War against factuality
Snyder pointed out that understanding the complexities of Russian-Ukrainian relations is also crucial to assess what the war means for the future.
He further emphasized that aside from the battlefield and the international economy, this war is also “being fought across the dimension of factuality,” citing Russia’s ongoing war censorship and ban of independent media.
“It is a war not just about a competition of propaganda, it’s also a war about the possibility of simple facts reaching people,” Snyder explained. “You and I may know that a bomb fell on Babi Yar yesterday and killed five people, but I’m not sure how many Russians know that.”
Further, Snyder commented that the Russian officials’ public statements about their attack on Ukraine are ways of impairing the international communities’ understandings of the war.
“When [Minister of Foreign Affairs Sergeĭ Viktorovich] Lavrov says that the reason Russia invaded Ukraine was [because] Ukraine might build nuclear weapons, we’re not just dealing with tension, we’re dealing with an attempt to disable us intellectually,” Snyder said. “When Mr. Putin says that the invasion has to take place in order to deNazify a country, and that country is ruled by a democratically elected Jewish president, that’s not just a tension, that’s an attempt to disable our ability to reason.”
During a discussion following Snyder’s lecture, participants asked questions about non democratic elections in Russia, Putin’s relationship with influential Russian nationalist philosophers like Aleksandr Dugin and the possible scenarios of the war.

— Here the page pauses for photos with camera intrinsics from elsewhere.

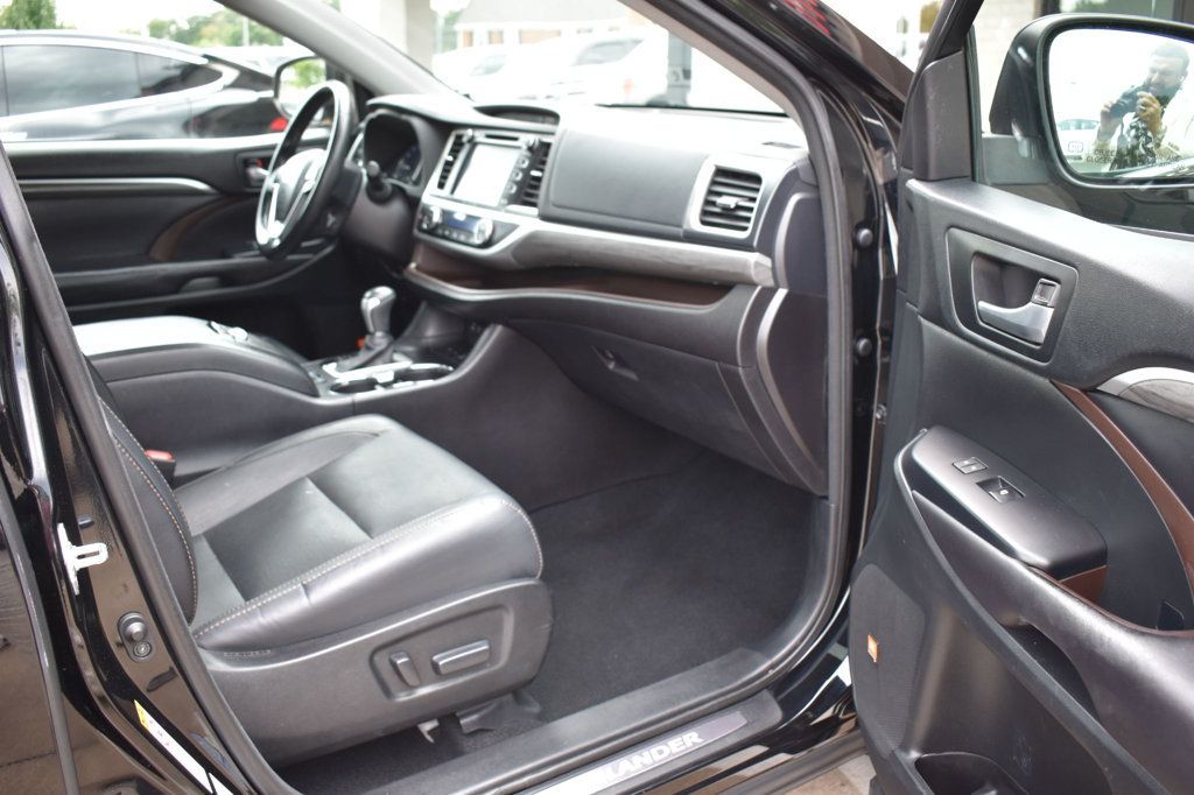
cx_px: 597
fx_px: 1094
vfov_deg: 39.9
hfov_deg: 57.2
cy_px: 398
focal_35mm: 33
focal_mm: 22
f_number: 4.5
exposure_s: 1/80
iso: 400
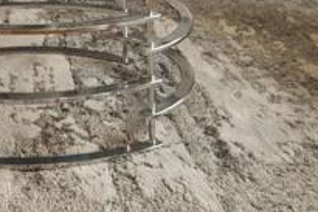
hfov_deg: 27.9
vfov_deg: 15.3
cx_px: 40
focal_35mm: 70
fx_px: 619
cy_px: -222
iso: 1600
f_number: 7.1
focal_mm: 14
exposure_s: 1/13
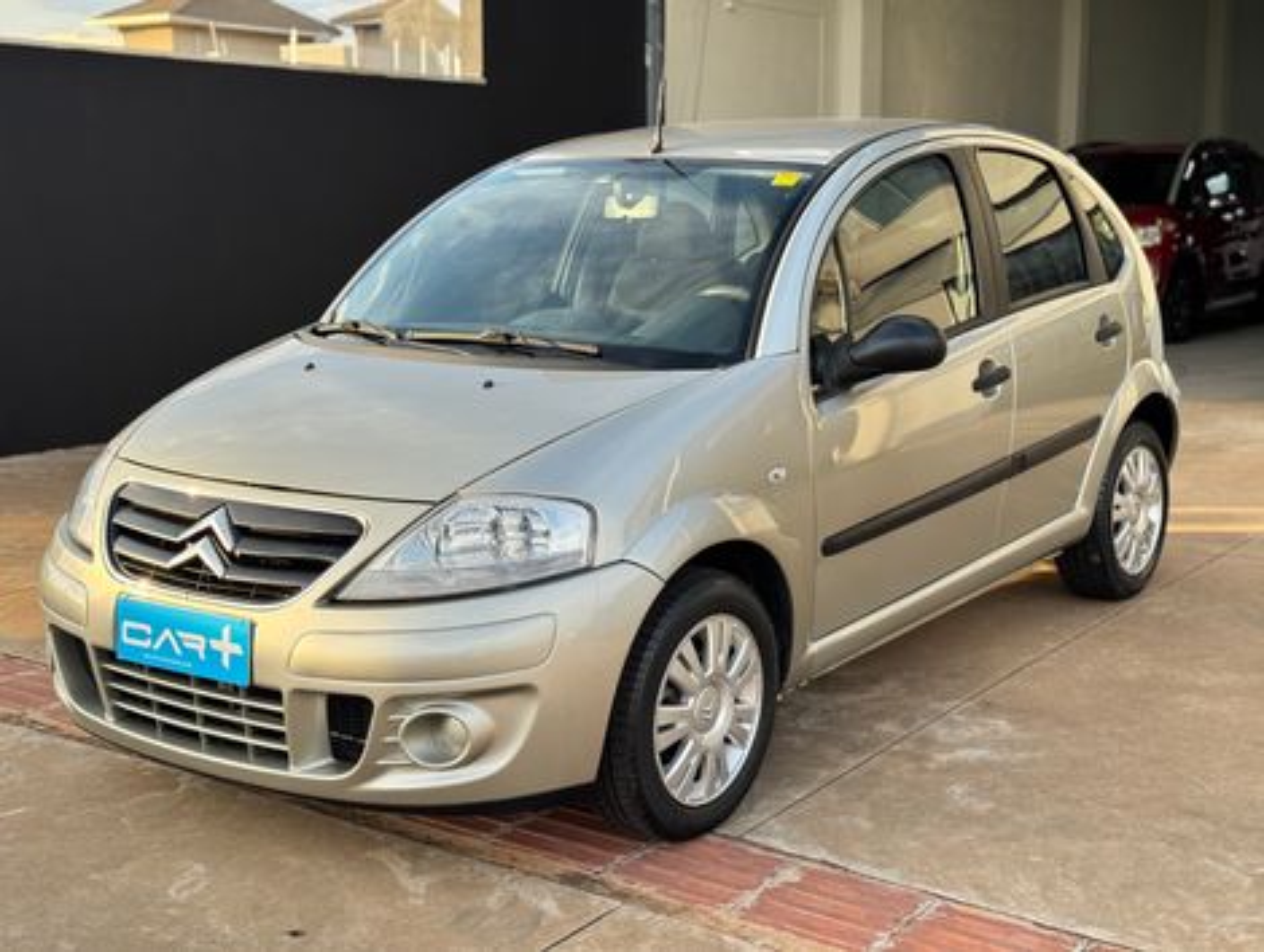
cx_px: 632
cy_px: 476
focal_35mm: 48
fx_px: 1755
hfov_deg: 39.6
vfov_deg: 30.3
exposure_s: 1/544
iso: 64
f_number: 1.78
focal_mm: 6.76
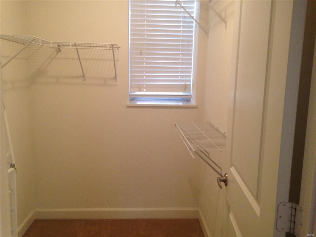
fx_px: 301
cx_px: 158
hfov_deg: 55.4
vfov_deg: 42.9
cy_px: 118
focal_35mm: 33
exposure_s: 1/20
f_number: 2.4
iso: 160
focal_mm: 4.12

Snyder predicted that the “Russian army will continue to have traditional battlefield successes, but it will take longer than expected. Ukrainians will not stop resisting.”
He described the continuation of war as “downward spirals” for both Russia and Ukraine, regardless of whose loss it will be, saying that if Putin is capable, the optimal choice would be for both countries to reach an arrangement.
“It would be wise if Russians could find a way to come to some kind of compromise,” Snyder said. “Because they can hurt Ukraine an awful lot, but the logic of all this is such that, the more, the longer they hurt Ukraine, the more, the longer they will end up hurting themselves.”